What was also interesting about that presentation was the talk about the film stock and not only how flammable it could be (depending on its type), but no matter what they do, at some point, the originals will be completely unusable (much like how I related backups to audio which I blogged about awhile back). Digital, film, analog tape – stored properly it will have a long shelf life, but it may not … it all depends since there are so many factors that contribute to that. If you have important data that needs to live for a long time, preserve it properly and have adequate redundancy, too. Archiving is no joke. A company like Disney is built on its history, and they need to preserve it.

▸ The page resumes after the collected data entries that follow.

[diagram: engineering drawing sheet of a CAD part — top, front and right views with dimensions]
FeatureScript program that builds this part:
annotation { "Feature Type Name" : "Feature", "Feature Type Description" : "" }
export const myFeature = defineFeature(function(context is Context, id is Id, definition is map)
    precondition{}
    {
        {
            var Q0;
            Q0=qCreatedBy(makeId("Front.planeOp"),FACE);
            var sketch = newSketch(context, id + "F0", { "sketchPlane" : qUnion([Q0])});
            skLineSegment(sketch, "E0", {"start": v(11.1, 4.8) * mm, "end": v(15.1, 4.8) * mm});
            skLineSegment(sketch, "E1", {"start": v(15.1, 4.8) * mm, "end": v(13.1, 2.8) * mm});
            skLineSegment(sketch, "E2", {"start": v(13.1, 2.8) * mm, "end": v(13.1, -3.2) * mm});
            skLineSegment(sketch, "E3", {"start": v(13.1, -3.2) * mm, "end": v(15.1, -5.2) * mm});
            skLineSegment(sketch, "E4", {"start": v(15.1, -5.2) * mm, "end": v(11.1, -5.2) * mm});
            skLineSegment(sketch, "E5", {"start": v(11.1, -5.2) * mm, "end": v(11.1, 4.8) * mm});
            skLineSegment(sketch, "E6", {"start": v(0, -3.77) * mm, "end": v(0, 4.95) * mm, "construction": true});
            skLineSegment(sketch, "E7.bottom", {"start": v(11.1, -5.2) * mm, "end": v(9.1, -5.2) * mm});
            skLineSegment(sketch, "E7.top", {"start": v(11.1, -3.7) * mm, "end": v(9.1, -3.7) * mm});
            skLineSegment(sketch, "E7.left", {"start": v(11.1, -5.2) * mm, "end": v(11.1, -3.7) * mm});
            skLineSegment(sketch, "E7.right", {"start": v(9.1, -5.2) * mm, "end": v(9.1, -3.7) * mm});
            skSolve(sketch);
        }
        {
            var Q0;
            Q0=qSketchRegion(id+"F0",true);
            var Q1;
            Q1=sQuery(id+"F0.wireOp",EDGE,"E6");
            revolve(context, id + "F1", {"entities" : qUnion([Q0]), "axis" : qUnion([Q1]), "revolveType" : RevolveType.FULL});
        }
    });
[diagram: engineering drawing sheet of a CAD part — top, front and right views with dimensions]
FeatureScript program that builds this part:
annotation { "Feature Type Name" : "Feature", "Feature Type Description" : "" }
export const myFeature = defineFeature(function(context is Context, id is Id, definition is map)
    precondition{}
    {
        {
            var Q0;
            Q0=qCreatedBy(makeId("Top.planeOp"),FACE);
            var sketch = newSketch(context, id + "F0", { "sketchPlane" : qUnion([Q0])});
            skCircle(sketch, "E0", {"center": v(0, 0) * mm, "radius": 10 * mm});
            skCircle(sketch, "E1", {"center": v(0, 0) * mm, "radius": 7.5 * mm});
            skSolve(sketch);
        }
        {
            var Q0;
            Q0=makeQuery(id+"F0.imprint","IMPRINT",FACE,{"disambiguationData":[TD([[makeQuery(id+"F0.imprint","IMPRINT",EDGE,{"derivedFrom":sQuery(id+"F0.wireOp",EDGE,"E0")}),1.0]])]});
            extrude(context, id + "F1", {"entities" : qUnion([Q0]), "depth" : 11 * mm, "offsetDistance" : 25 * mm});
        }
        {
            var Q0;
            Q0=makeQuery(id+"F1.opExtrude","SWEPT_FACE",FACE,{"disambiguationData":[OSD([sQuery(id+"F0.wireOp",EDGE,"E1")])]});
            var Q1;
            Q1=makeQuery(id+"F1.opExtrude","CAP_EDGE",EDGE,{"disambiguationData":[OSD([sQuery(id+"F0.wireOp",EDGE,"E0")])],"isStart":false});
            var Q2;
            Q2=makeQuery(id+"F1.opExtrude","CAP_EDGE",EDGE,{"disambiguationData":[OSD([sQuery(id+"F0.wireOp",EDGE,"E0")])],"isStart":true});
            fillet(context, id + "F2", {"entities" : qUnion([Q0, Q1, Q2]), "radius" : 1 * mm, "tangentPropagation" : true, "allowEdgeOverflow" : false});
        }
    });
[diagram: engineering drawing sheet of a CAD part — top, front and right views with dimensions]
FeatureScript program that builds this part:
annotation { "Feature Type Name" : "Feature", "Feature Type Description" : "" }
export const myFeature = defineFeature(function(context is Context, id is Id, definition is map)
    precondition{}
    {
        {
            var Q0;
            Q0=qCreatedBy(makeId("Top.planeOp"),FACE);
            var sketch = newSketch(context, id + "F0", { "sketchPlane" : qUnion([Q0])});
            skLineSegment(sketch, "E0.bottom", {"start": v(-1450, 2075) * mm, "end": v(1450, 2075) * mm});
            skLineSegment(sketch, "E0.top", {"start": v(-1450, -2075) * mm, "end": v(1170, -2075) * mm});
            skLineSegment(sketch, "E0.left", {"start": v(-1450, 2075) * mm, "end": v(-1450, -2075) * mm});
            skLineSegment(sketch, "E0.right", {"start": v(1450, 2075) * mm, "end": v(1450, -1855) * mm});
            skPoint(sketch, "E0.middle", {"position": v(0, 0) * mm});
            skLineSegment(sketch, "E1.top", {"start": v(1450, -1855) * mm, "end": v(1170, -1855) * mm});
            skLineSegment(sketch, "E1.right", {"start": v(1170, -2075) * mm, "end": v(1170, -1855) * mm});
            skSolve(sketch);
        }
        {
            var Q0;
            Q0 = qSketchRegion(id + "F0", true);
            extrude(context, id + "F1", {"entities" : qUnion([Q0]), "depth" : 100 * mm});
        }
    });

Shifting gears a bit, the Animation Research Library as I said houses 65,000,000 pieces of art. I didn’t ask, but I could tell it was all cataloged and scanned in (I thought I heard someone say 150 dpi which was good enough years ago; I believe they’re working on scanning in at either 600 or 1200dpi now that tech has moved on and storage has gotten cheaper). Anyway, point is, we’ve got another data thing going on here. This is data not only used by animators today that needs to be accessible (hello HA!), but quickly and organized. Side note: cool perk of working there is you can apparently choose pieces from the archive to put up in your office. Drool. This is Art on Demand on steroids! Where do I sign up at HR for framed pencil drawings of “The Band Concert“?
Would I still love to be an animator? Maybe, but some of what goes on at Disney isn’t too far off from what I do today. I help customers ensure their data is available when they need it, be it near line or offline. Your data is your IP … and legacy. So maybe I really did choose the right career path after all – just getting a glimpse of how Disney deals with things like archiving and redundancy gives me inspiration in what I do right now, and is more than just a doodle on a page or a ride in an amusement park.